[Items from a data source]
-.-.-
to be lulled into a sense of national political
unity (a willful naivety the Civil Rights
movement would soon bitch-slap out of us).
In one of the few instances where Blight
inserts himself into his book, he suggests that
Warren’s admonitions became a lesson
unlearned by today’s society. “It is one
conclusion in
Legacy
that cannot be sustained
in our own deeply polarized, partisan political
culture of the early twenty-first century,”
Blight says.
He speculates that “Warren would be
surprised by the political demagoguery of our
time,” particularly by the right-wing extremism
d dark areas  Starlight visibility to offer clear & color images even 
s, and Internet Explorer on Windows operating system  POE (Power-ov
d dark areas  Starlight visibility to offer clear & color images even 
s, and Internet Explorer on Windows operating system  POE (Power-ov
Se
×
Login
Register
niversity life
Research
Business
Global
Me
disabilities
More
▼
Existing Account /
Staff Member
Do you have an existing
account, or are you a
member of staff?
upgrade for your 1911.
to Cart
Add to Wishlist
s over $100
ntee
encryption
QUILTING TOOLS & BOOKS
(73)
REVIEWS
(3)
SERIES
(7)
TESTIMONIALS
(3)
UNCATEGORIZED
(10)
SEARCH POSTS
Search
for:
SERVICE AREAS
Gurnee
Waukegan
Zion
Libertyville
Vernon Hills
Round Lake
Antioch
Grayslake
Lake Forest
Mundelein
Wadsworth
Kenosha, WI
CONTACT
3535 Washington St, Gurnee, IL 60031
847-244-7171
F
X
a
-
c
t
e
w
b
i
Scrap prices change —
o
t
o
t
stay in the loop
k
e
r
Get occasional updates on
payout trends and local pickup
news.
-.-.-
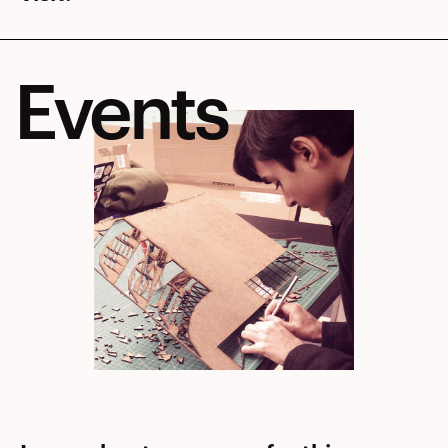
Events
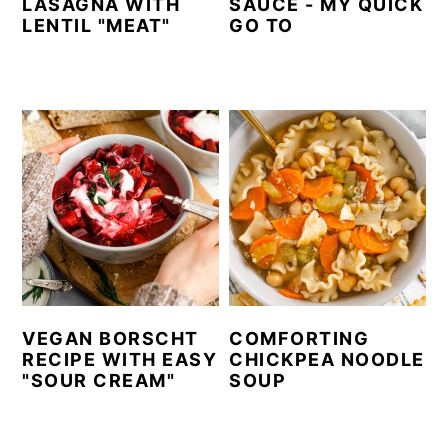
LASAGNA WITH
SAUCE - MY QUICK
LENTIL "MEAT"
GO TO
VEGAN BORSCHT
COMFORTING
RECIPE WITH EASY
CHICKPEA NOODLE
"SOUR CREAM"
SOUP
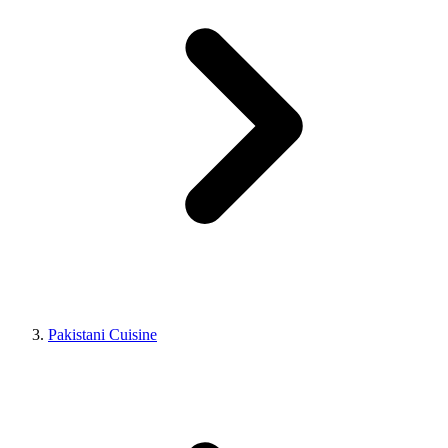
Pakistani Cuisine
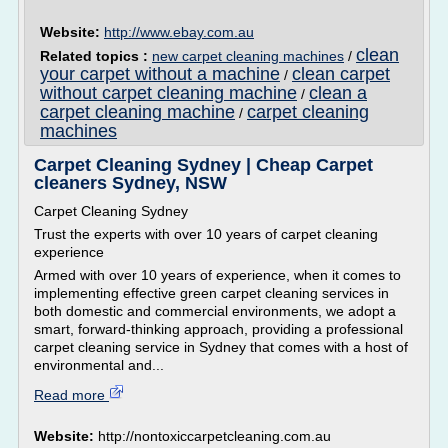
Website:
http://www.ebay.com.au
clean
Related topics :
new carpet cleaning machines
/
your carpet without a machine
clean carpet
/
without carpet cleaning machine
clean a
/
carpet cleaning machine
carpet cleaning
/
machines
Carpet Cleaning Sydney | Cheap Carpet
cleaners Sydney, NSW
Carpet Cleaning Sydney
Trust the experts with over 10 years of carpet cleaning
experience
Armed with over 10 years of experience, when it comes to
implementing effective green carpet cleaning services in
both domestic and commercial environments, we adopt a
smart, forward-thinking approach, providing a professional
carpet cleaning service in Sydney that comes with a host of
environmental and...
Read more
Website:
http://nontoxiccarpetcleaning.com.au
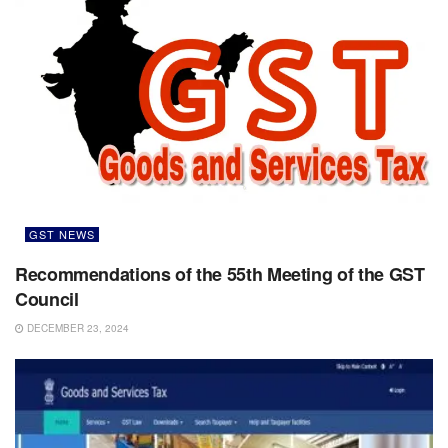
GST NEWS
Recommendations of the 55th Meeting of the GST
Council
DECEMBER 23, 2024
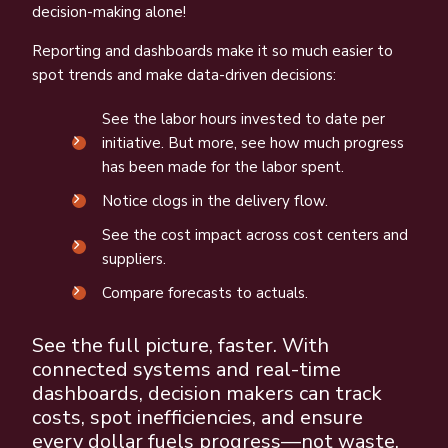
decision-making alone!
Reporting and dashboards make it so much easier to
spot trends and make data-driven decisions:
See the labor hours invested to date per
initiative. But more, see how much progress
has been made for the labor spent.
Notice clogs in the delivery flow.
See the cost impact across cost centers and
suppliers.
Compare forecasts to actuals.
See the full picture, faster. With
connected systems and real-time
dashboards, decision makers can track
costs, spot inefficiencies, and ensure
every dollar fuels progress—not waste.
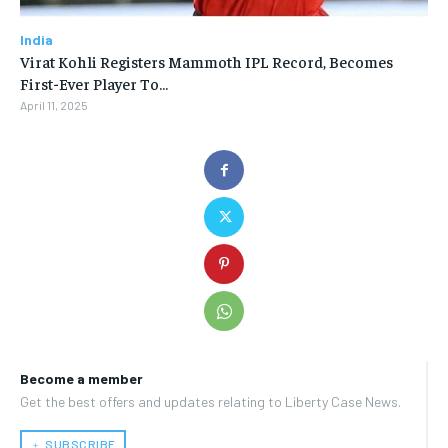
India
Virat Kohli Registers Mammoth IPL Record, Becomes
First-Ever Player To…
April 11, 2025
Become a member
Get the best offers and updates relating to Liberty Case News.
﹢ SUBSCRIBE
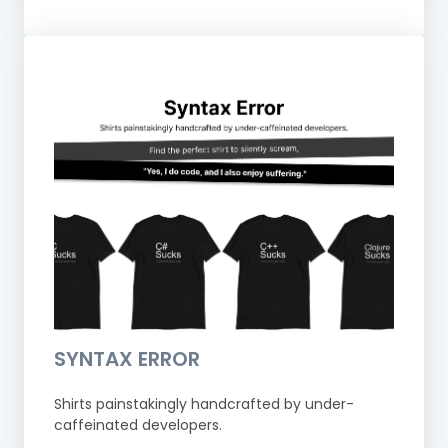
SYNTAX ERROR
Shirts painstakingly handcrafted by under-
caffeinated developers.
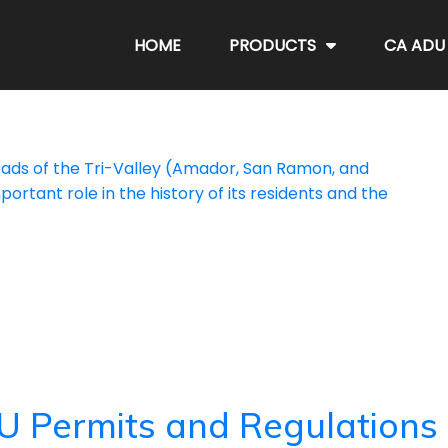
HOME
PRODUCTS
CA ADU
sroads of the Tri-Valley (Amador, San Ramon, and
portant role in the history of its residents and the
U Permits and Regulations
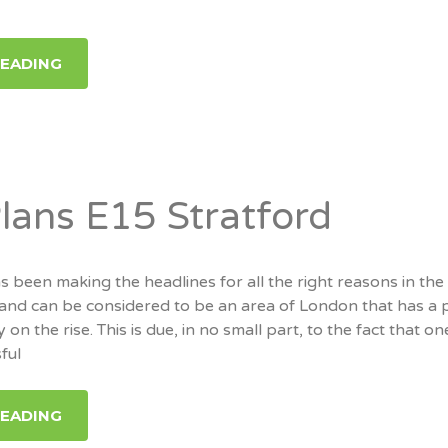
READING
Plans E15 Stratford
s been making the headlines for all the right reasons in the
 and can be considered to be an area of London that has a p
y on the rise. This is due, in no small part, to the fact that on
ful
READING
-.-.-
**INSTRUCTIONS FOR THE TASK**
Out of the records, collect only those lines that contain the string "much".

**FINISHED TASK**
Reporting and dashboards make it so much easier to
initiative. But more, see how much progress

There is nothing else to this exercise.